### TASK TO CARRY OUT
Write the listing out again exactly as it stands, with no images.

### WORKING DATA
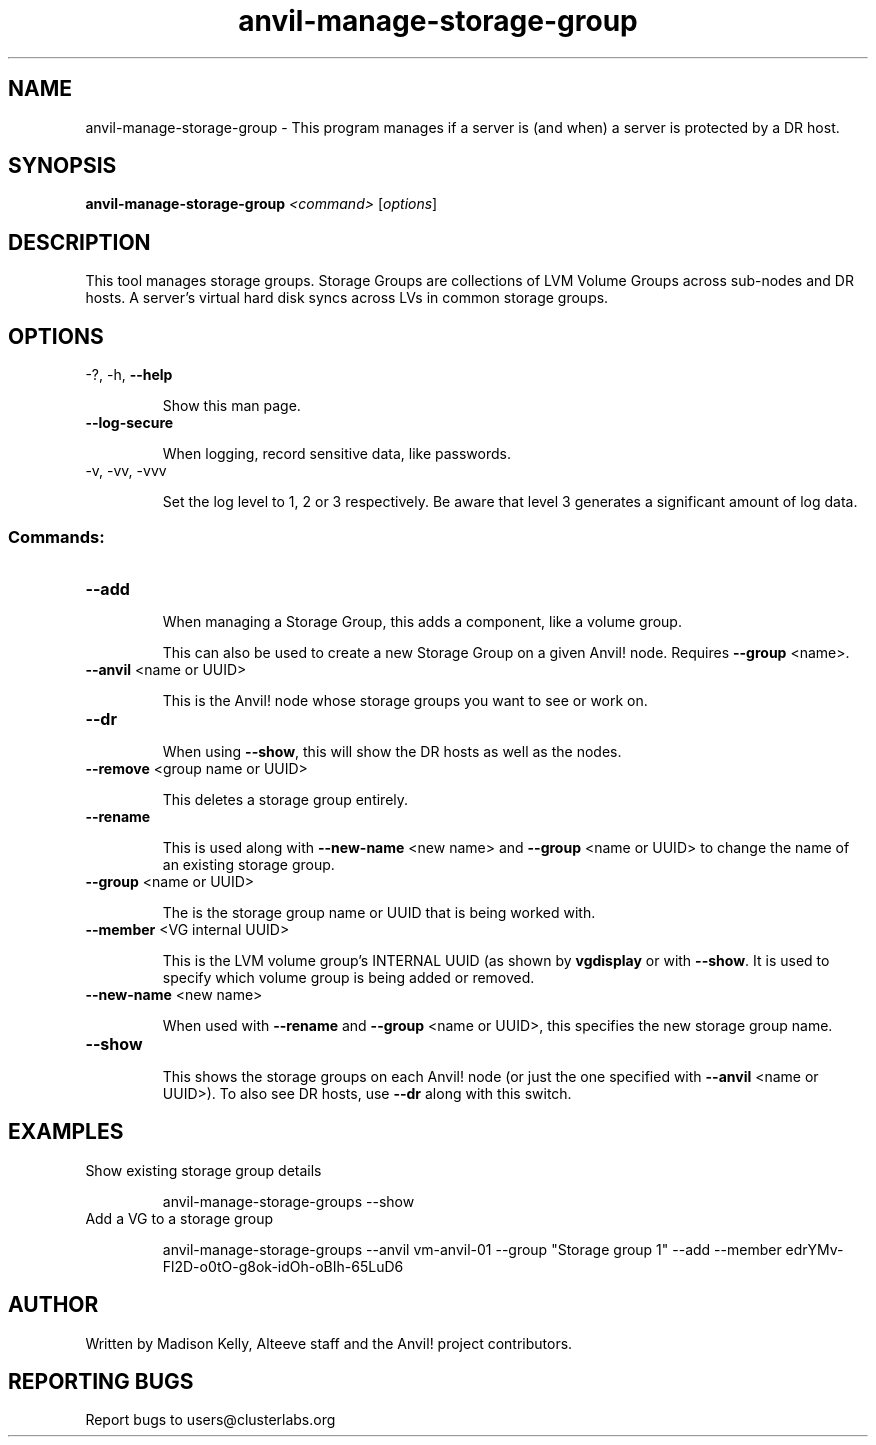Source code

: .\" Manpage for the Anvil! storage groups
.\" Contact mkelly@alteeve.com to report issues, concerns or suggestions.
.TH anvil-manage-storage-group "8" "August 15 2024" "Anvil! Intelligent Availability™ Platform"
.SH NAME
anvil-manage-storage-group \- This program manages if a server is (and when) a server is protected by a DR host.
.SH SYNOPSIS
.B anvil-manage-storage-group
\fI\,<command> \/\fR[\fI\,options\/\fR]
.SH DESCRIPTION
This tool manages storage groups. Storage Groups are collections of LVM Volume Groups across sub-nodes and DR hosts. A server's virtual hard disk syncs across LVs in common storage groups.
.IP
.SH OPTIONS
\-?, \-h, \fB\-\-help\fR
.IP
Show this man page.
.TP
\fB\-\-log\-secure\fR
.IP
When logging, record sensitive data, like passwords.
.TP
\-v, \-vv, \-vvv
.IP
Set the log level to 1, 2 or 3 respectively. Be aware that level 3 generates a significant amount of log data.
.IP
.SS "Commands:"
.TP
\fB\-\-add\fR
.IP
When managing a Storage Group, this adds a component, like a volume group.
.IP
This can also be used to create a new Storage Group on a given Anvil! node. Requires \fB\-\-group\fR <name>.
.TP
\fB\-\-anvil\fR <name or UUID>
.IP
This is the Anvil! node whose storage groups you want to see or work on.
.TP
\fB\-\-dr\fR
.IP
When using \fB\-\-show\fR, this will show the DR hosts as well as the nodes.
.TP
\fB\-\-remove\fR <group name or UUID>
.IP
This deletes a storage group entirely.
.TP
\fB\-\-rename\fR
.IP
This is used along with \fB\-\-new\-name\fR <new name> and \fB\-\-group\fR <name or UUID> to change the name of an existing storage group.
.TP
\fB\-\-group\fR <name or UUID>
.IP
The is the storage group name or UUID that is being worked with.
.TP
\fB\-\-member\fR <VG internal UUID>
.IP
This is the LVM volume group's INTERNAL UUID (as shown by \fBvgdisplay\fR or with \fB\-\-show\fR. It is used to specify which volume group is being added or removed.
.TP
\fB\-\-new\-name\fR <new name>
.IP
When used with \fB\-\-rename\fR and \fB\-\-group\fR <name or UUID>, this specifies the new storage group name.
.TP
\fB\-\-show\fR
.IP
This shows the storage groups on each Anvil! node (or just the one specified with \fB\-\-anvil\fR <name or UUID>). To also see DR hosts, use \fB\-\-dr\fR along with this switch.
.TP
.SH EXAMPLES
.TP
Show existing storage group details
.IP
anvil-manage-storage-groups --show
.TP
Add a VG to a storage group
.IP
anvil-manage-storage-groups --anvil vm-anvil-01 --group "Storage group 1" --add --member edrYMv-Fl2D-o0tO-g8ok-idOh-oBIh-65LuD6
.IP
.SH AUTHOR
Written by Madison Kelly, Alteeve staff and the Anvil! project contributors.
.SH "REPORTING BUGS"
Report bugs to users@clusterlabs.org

### YOUR RESPONSE
Source code

: .\" Manpage for the Anvil! storage groups
.\" Contact mkelly@alteeve.com to report issues, concerns or suggestions.
.TH anvil-manage-storage-group "8" "August 15 2024" "Anvil! Intelligent Availability™ Platform"
.SH NAME
anvil-manage-storage-group \- This program manages if a server is (and when) a server is protected by a DR host.
.SH SYNOPSIS
.B anvil-manage-storage-group
\fI\,<command> \/\fR[\fI\,options\/\fR]
.SH DESCRIPTION
This tool manages storage groups. Storage Groups are collections of LVM Volume Groups across sub-nodes and DR hosts. A server's virtual hard disk syncs across LVs in common storage groups.
.IP
.SH OPTIONS
\-?, \-h, \fB\-\-help\fR
.IP
Show this man page.
.TP
\fB\-\-log\-secure\fR
.IP
When logging, record sensitive data, like passwords.
.TP
\-v, \-vv, \-vvv
.IP
Set the log level to 1, 2 or 3 respectively. Be aware that level 3 generates a significant amount of log data.
.IP
.SS "Commands:"
.TP
\fB\-\-add\fR
.IP
When managing a Storage Group, this adds a component, like a volume group.
.IP
This can also be used to create a new Storage Group on a given Anvil! node. Requires \fB\-\-group\fR <name>.
.TP
\fB\-\-anvil\fR <name or UUID>
.IP
This is the Anvil! node whose storage groups you want to see or work on.
.TP
\fB\-\-dr\fR
.IP
When using \fB\-\-show\fR, this will show the DR hosts as well as the nodes.
.TP
\fB\-\-remove\fR <group name or UUID>
.IP
This deletes a storage group entirely.
.TP
\fB\-\-rename\fR
.IP
This is used along with \fB\-\-new\-name\fR <new name> and \fB\-\-group\fR <name or UUID> to change the name of an existing storage group.
.TP
\fB\-\-group\fR <name or UUID>
.IP
The is the storage group name or UUID that is being worked with.
.TP
\fB\-\-member\fR <VG internal UUID>
.IP
This is the LVM volume group's INTERNAL UUID (as shown by \fBvgdisplay\fR or with \fB\-\-show\fR. It is used to specify which volume group is being added or removed.
.TP
\fB\-\-new\-name\fR <new name>
.IP
When used with \fB\-\-rename\fR and \fB\-\-group\fR <name or UUID>, this specifies the new storage group name.
.TP
\fB\-\-show\fR
.IP
This shows the storage groups on each Anvil! node (or just the one specified with \fB\-\-anvil\fR <name or UUID>). To also see DR hosts, use \fB\-\-dr\fR along with this switch.
.TP
.SH EXAMPLES
.TP
Show existing storage group details
.IP
anvil-manage-storage-groups --show
.TP
Add a VG to a storage group
.IP
anvil-manage-storage-groups --anvil vm-anvil-01 --group "Storage group 1" --add --member edrYMv-Fl2D-o0tO-g8ok-idOh-oBIh-65LuD6
.IP
.SH AUTHOR
Written by Madison Kelly, Alteeve staff and the Anvil! project contributors.
.SH "REPORTING BUGS"
Report bugs to users@clusterlabs.org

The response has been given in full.